→ **Action item**: Pick up the forum thread about Carina's puppies from the point where it stops, and continue it.

→ **Reading passage**:

I know I already said this on FB but they remind me so much of Cadie - especially the 2nd girl.

They are so gorgeous :wub:


----------



## aprilb (Jul 9, 2010)

Carina, your girls are gorgeous!:wub: I can't believe they are 3 lbs-wow! Do you have any idea how big they will get? Beautiful pics-thanks for sharing these with us.:wub:


----------



## edelweiss (Apr 23, 2010)

I've come back again & again---just to drool!
I think puppies must change the most between 12-16 weeks!


----------



## mom2bijou (Oct 19, 2006)

Darn it. I knew I should have pocketed one of those baby girls at Pat's puppy party LOL!!!! OMG CARINA.......they are double the cuteness! PRECIOUS!!!!!!!!!!!!!!!!!!! 

And little Codie looks like he found the perfect forever home! I'm so glad he went to a good friend of your's. You'll still be able to see him. How wonderful!


----------



## uniquelovdolce (Mar 10, 2010)

carina i saw these on fb , the girls are simply precious , what faces !! i love them .. and codie well what a cutie n looks like hes going to be spoiled silly in his new home .. i would also have a hard time decidin on which girl cause they r equally precious .


----------



## harrysmom (Sep 28, 2007)

→ **Record set**:

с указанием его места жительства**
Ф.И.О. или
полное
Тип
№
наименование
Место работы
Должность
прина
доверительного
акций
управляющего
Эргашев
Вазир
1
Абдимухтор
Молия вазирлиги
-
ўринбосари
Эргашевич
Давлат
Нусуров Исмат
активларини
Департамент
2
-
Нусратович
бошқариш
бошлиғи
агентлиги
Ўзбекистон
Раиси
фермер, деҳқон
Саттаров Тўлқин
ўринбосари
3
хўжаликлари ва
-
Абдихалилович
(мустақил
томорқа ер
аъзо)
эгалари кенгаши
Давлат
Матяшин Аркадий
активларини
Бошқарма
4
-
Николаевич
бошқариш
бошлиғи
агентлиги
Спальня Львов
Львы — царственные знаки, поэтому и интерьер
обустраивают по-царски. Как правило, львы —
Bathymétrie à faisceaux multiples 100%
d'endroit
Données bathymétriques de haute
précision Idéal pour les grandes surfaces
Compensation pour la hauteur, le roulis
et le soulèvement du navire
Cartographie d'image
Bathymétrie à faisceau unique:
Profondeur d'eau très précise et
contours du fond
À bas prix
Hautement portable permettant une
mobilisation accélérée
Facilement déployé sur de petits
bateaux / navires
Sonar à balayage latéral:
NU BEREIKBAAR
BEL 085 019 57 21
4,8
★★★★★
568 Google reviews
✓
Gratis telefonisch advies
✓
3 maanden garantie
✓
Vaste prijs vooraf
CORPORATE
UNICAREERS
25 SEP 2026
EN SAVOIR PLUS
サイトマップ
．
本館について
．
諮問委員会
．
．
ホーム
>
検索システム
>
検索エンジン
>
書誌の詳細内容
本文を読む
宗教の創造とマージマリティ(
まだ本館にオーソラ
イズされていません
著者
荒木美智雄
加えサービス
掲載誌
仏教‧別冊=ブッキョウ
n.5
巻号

→ **Reply to the exercise**:
Carina,

Those babies are soooo beautiful! Absolute little dolls. Thanks for posting these pictures and sharing all of that cuteness with us.


----------



## MoonDog (Jun 6, 2011)

Want. Them. Both. :wub:


----------



## Lacie's Mom (Oct 11, 2006)

Carina -- both girls are fabulous and the boy is cute as can be. This was a wonderful litter!!! What a way to kick off your breeding program. 

I think both of the girls with definitely be show quality. In the pictures I think the 1st girl's head is a little better, but it's so hard to judge by pictures. And, of course, you can't evaluate movement, attitude and structure through the computer. LOL

I would be happy with either one of these girls. They're FABULOUS!!!!!


----------



## socalyte (Nov 15, 2010)

Carina wouldn't take bribes-- I know, I tried, LOL. (just kidding-- sorta, LOL) But honestly they are so precious. 

And yes, ahem, ms bellaratamaltese is overdue on sharing pics of her fluffies too!


----------



## poochie2 (Jan 14, 2010)

OH they are ALL sooooooo cute :wub::wub:
Adorable baby dolls!


----------



## Maisie and Me (Mar 12, 2009)

Oh Carina, Each puppy is so unique yet equally adorable beyond belief :wub::wub::wub:.What a beautiful litter!!!!!


----------



## Johita (Jul 10, 2009)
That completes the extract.